|The Frankfurt-Tipp rating:|
|Genre:||Adventure, War movie|
|Production country:||Deutschland 2012|
|Running time:||Approx. 115 min.|
|Rated:||From 12 years|
In 1914, the first year of World War I, the cruiser Emden of the Imperial Navy has gained a reputation for being feared and respected in equal measure through cunning maneuvering, but also through fairness to the enemy. This reputation is abruptly shattered when, during a mission on a small English atoll in the Indian Ocean, the Emden is sunk ashore by an Australian destroyer in full view of her crew of barely fifty. But the men of the Emden do not give up so easily. Under the leadership of Captain Hellmuth von Mücke (Sebastian Blomberg) and the officers Friedrich von Schulau (Jan Henrik Stahlberg) and Karl Overbeck (Ken Duken), they succeed in capturing an old sailing ship with which the men want to make their way to Germany. But the way is long and when the neutral Dutch Sumatra refuses to help, the fate of the crew seems to be sealed. But von Mücke is not prepared to give up the lives of his men.

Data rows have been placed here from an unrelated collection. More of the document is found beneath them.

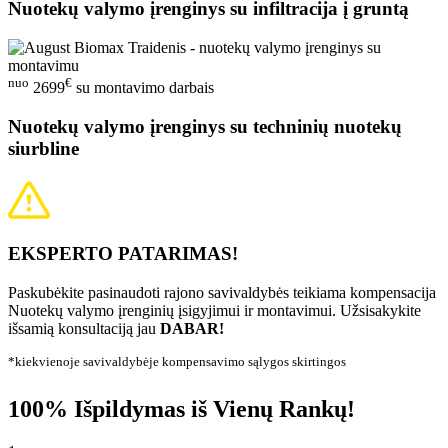
Nuotekų valymo įrenginys su infiltracija į gruntą
nuo
€
2699
su montavimo darbais
Nuotekų valymo įrenginys su techninių nuotekų
siurbline
EKSPERTO PATARIMAS!
Paskubėkite pasinaudoti rajono savivaldybės teikiama kompensacija
Nuotekų valymo įrenginių įsigyjimui ir montavimui. Užsisakykite
išsamią konsultaciją jau
DABAR!
*kiekvienoje savivaldybėje kompensavimo sąlygos skirtingos
100% Išpildymas iš Vienų Rankų!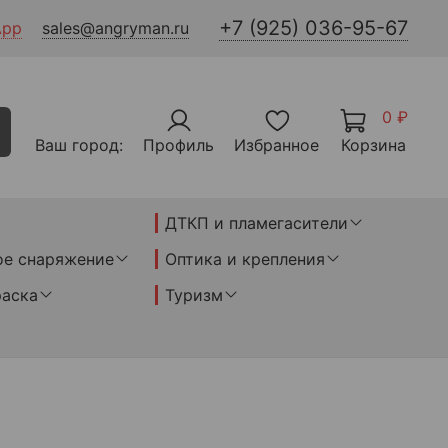
+7 (925) 036-95-67
App
sales@angryman.ru
0 ₽
Ваш город:
Профиль
Избранное
Корзина
ДТКП и пламегасители
ое снаряжение
Оптика и крепления
раска
Туризм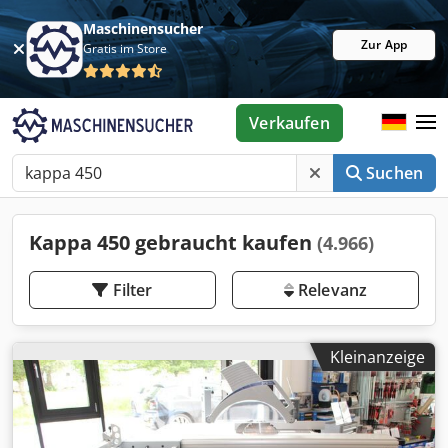
Maschinensucher
Zur App
Gratis im Store
Verkaufen
Suchen
Kappa 450 gebraucht kaufen
(4.966)
Filter
Relevanz
Kleinanzeige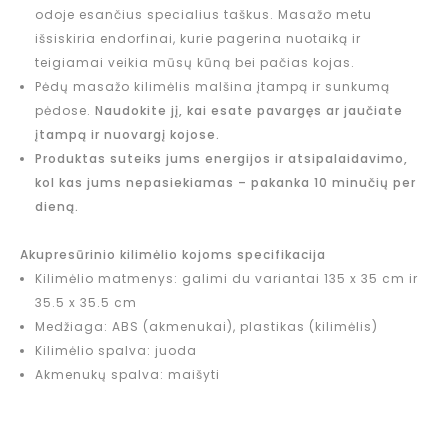
odoje esančius specialius taškus. Masažo metu
išsiskiria endorfinai, kurie pagerina nuotaiką ir
teigiamai veikia mūsų kūną bei pačias kojas.
Pėdų masažo kilimėlis malšina įtampą ir sunkumą
pėdose.
Naudokite jį, kai esate pavargęs ar jaučiate
įtampą ir nuovargį kojose.
Produktas suteiks jums energijos ir atsipalaidavimo,
kol kas jums nepasiekiamas – pakanka 10 minučių per
dieną.
Akupresūrinio kilimėlio kojoms specifikacija
Kilimėlio matmenys: galimi du variantai 135 x 35 cm ir
35.5 x 35.5 cm
Medžiaga: ABS (akmenukai), plastikas (kilimėlis)
Kilimėlio spalva: juoda
Akmenukų spalva: maišyti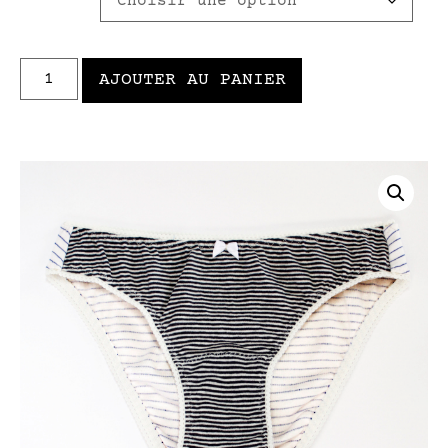
AJOUTER AU PANIER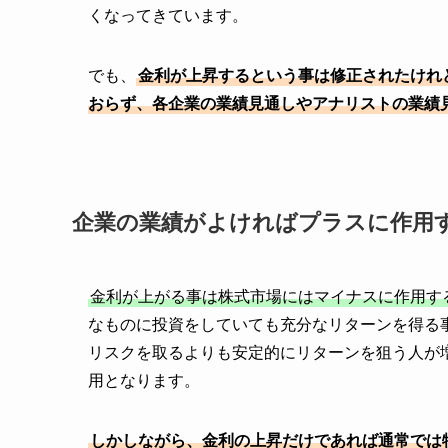
くなってきています。
でも、
金利が上昇するという事は修正されたけれ
おらず、各企業の業績見通しやアナリストの業績
企業の業績がよければプラスに作用
金利が上がる事は株式市場にはマイナスに作用す
なものに投資をしていても充分なリターンを得る
リスクを取るよりも安定的にリターンを狙う人が
用となります。
しかしながら、金利の上昇だけであれば通常では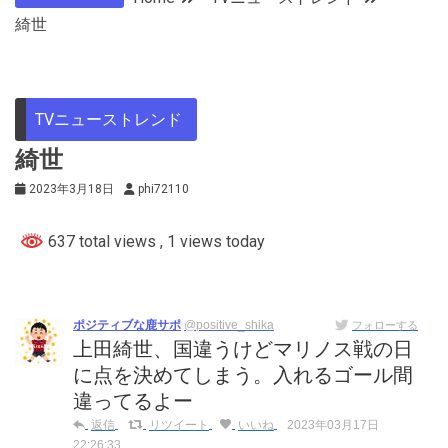
綺世
TVニューストレンド
綺世
2023年3月18日
phi72110
637 total views
, 1 views today
ポジティブな鹿サポ
@positive_shika
フォローする
上田綺世、国違うけどマリノス戦の日
に点を決めてしまう。入れるゴール間
違ってるよー
返信
リツイート
いいね
2023年03月17日
22:26:33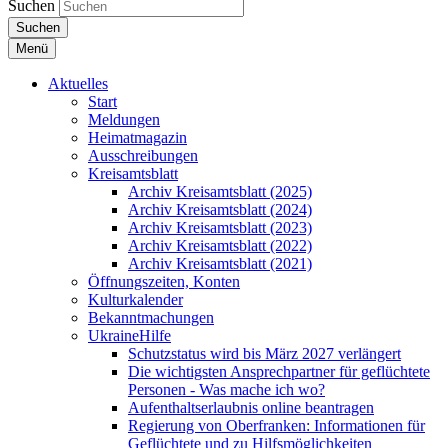
Suchen
Suchen
Menü
Aktuelles
Start
Meldungen
Heimatmagazin
Ausschreibungen
Kreisamtsblatt
Archiv Kreisamtsblatt (2025)
Archiv Kreisamtsblatt (2024)
Archiv Kreisamtsblatt (2023)
Archiv Kreisamtsblatt (2022)
Archiv Kreisamtsblatt (2021)
Öffnungszeiten, Konten
Kulturkalender
Bekanntmachungen
UkraineHilfe
Schutzstatus wird bis März 2027 verlängert
Die wichtigsten Ansprechpartner für geflüchtete
Personen - Was mache ich wo?
Aufenthaltserlaubnis online beantragen
Regierung von Oberfranken: Informationen für
Geflüchtete und zu Hilfsmöglichkeiten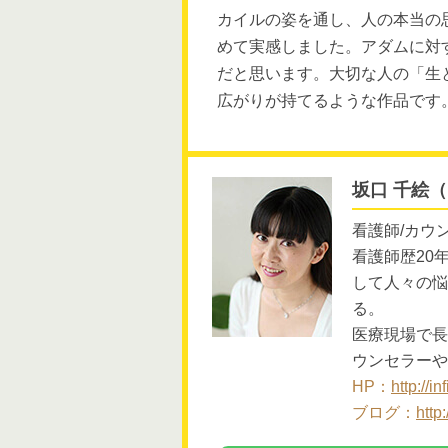
カイルの姿を通し、人の本当の
めて実感しました。アダムに対
だと思います。大切な人の「生
広がりが持てるような作品です
坂口 千絵
看護師/カウ
看護師歴20
して人々の悩
る。
医療現場で長
ウンセラーや
HP：
http://i
ブログ：
http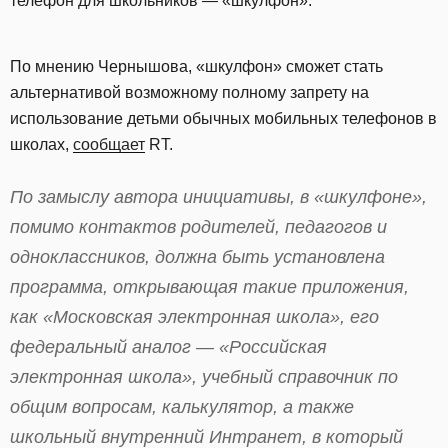
телефон для школьников — «шкулфон».
По мнению Чернышова, «шкулфон» сможет стать
альтернативой возможному полному запрету на
использование детьми обычных мобильных телефонов в
школах,
сообщает
RT.
По замыслу автора инициативы, в «шкулфоне»,
помимо контактов родителей, педагогов и
одноклассников, должна быть установлена
программа, открывающая такие приложения,
как «Московская электронная школа», его
федеральный аналог — «Российская
электронная школа», учебный справочник по
общим вопросам, калькулятор, а также
школьный внутренний Интранет, в который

The Men of the Emden tells the true story of the marines who, after their ship was destroyed in 1914, took on an incredible, dangerous and almost impossible journey to get back to their homeland. Director Berengar Pfahl has filmed the exciting story on locations in Greece, Sri Lanka, Tunisia, Malta and Germany in partly impressive pictures. His film is actually conceived as a 180-minute two-parter for television, which will first be exploited in a nearly two-hour version in the cinema. And this is exactly the problem of the film. Although its images absolutely justify a theatrical release, dramaturgically it comes across as good TV merchandise. In addition, the theatrical version is in some places clearly noticeable that here has been shortened and tightened.
That is not to say that The Men of Emden is a bad film. Even if some of the supporting actors deliver their smaller roles a bit unmotivated, the main actors, especially Sebastian Blomberg and Oliver Korittke, are beyond any doubt. Especially in the scenes where the tensions between the men become more and more intense in the face of hunger, thirst and desperation, the film is not only visually, but also fully convincing in terms of acting. It is at moments like these that Berengar then manages to let real tension build, which noticeably adds to the entertainment value of the adventure story.
Nevertheless, in the end the feeling remains of having seen something unfinished, which is simply better off on television than in the cinema. The elaborate production, the good actors and the partly very picturesque locations lift The Men of Emden in some respects above the level of big event two-parters. But the dramaturgical realization is just not great cinema and leaves a rather unsatisfactory overall impression, which, however, in the TV broadcast of the long version could still change for the better. Therefore applies: in the cinema only with deductions worth seeing!